J’aime bien rappeler cette formule : « Méfiez-vous des enseignants qui se plaignent sans arrêt que leurs élèves sont limités… Qui doute des capacités d’un élève continuera à les affaiblir ; qui croit dans les capacités d’un élève continuera à les faire se développer ». « Il faut ressusciter chez l’enfant la confiance en la vie créatrice », disait le Père Faure. « Il n’est pas possible d’éduquer sans espérer ».

Je conclus. Dans l’œuvre du Père Faure, nous trouvons tout, sauf une méthode. Alors, je ne vous cache pas une certaine interrogation pour ma part, je ne l’ai toujours pas résolue, je sens que cette journée va m’aider.
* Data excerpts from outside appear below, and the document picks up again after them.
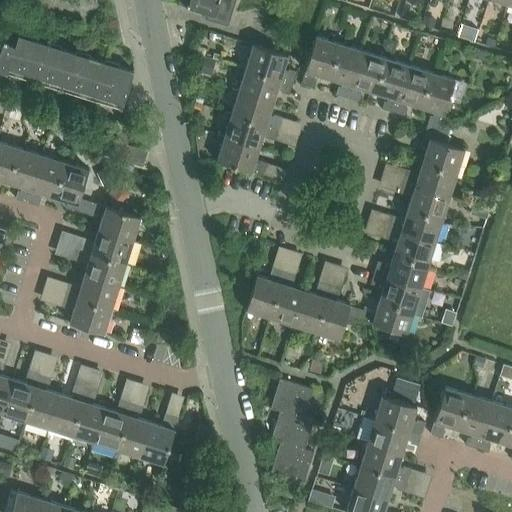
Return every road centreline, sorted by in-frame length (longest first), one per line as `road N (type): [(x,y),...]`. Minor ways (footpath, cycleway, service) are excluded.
road 1 (residential): [(284,213),(286,237),(335,253),(350,239),(374,163),(366,144),(320,131)]
road 2 (residential): [(187,213),(144,0)]
road 3 (residential): [(18,331),(197,382),(223,382)]
road 4 (residential): [(223,382),(187,213)]
road 5 (residential): [(18,331),(50,218),(0,202)]
road 6 (residential): [(250,511),(223,382)]
road 7 (residential): [(430,511),(449,454),(511,473)]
Comment se fait-il qu’une pédagogie fondée sur une philosophie, une anthropologie, un sens de la personne, un regard sur l’élève, avec laquelle nous sommes en adéquation totale avec toute l’histoire de l’Enseignement Catholique… comment cette pédagogie a pu paraître réservée à quelques-uns ? En effet, pour moi, le Père Faure vit dans l’Enseignement Catholique, il n’est pas de l’ordre du facultatif, il est une des forces d’expression de ce qu’est le projet de l’Enseignement Catholique français.
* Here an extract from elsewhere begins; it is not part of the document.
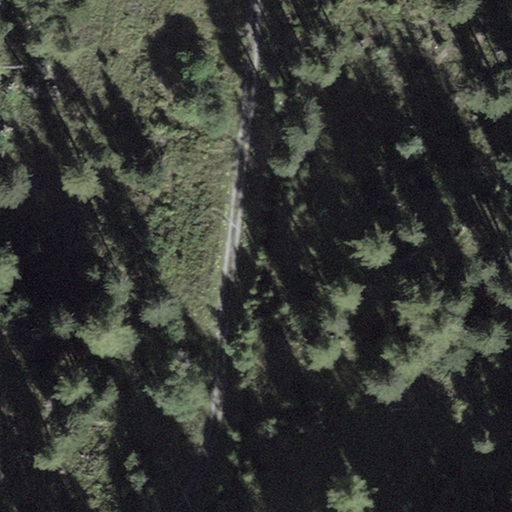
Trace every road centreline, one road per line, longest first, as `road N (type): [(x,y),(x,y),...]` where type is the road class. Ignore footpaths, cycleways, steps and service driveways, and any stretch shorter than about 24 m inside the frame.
road 1 (track): [(256,0),(219,416),(204,479),(182,511)]
road 2 (track): [(393,511),(511,340)]
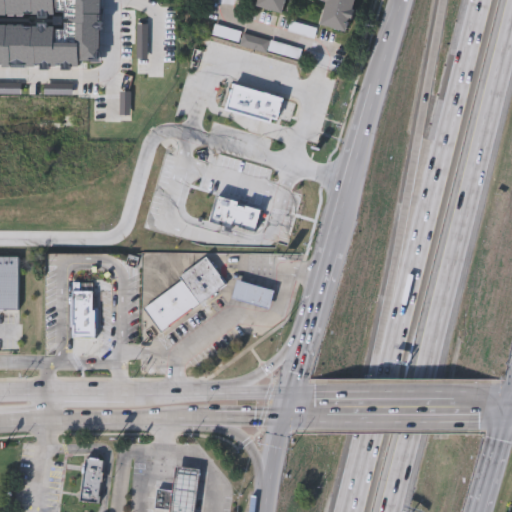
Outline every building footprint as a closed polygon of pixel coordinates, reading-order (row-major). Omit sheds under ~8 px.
[(358,0),(350,34),(322,26),(328,2),(320,0),(286,0),(283,14),(256,7),(257,0),(358,0)] [(214,35),(217,23),(304,49),(300,60),(214,35)] [(313,40),(287,33),(290,23),(316,31),(313,40)] [(238,69),(228,102),(282,119),(292,86),(238,69)] [(268,198),(221,183),(211,214),(235,222),(238,213),(261,220),(268,198)] [(226,285),(163,332),(145,309),(181,282),(178,277),(205,256),(226,285)] [(0,310),(0,257),(20,257),(20,310),(0,310)] [(275,291),(269,309),(232,298),(237,280),(275,291)] [(72,291),(92,291),(92,308),(96,308),(97,339),(73,339),(72,291)] [(100,505),(81,503),(85,459),(105,461),(100,505)] [(171,510),(157,509),(160,489),(173,490),(171,510)]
Cette journée, à l’occasion de sa naissance, vient très opportunément nous rappeler qu’en convergeant totalement avec lui sur le caractère propre de l’Enseignement Catholique, sur le sens de la personne, sur le regard sur l’enfant, l’Enseignement Catholique se sent pleinement conforté sur ses choix. Nul doute que le Père Faure reprendrait avec nous le titre des Assises pour l’enrichir : Éduquer ? Passion d’espérance.

CONCLUSION

André BLANDIN

 […]

Je voudrais faire quelques variations autour du thème : héritier et fondateur :

Le Père Faure était un héritier, on l’a entendu ce matin – héritier de la tradition et de la pédagogie des jésuites, je ne reviens pas sur la pédago-gie active dans le « Ratio Studiorum », le Père Sainclair l’a fait de façon brillante, … et si la fréquentation des lasalliens lui a permis encore d’améliorer son souci de l’accueil de tous, tant mieux.
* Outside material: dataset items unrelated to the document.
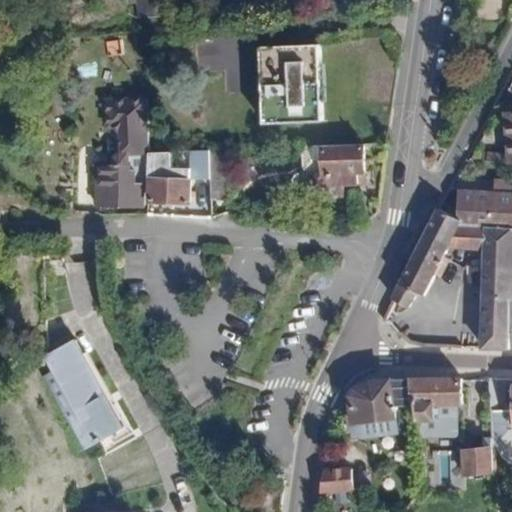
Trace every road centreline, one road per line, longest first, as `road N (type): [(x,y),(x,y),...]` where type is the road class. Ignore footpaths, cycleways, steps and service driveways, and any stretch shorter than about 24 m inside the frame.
road 1 (residential): [(392,245),(45,228)]
road 2 (tertiary): [(430,0),(403,196)]
road 3 (residential): [(511,49),(444,177),(424,193),(403,196)]
road 4 (tertiary): [(296,511),(311,434),(350,345)]
road 5 (residential): [(350,345),(400,357),(511,361)]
Héritier de courants largement présentés aujourd’hui… Montessori, Lubienska de Lenval, Séguin, peut-être un peu aussi Freinet, avec les méthodes sans l’idéologie, peut-être aussi Rousseau mais avec un autre rapport avec le péché originel, certainement Mounier – et là sans modération. Héritier de ces courants et en même temps profondément de son temps – et c’est peut-être là la première caractéristique d’un fondateur – Être de son temps –

[…]

Je ne sais pas s’il y a eu porosité entre les textes du Père Faure et les bulletins de l’Éducation Nationale, mais il était d’abord enraciné dans son temps. Le texte du rapport annexé à la loi d’orientation de 1989 qui met l’élève au centre du système éducatif, n’est pas non plus étranger à sa pensée. Être de son temps, … et ne pas se contenter d’être de son temps. Pierre Faure, au début d’une période où l’on commençait à centrer tout sur l’individu, a eu l’intuition de faire le lien entre le personnalisé et le communautaire, et de tenir les deux à la fois. C’est probablement là son intuition fondamentale et ce qui l’a fait vivre et l’a fait vivre après. Une intuition, mais en même temps une construction qui se construit tout au long d’une vie et d’une expérience pédagogique.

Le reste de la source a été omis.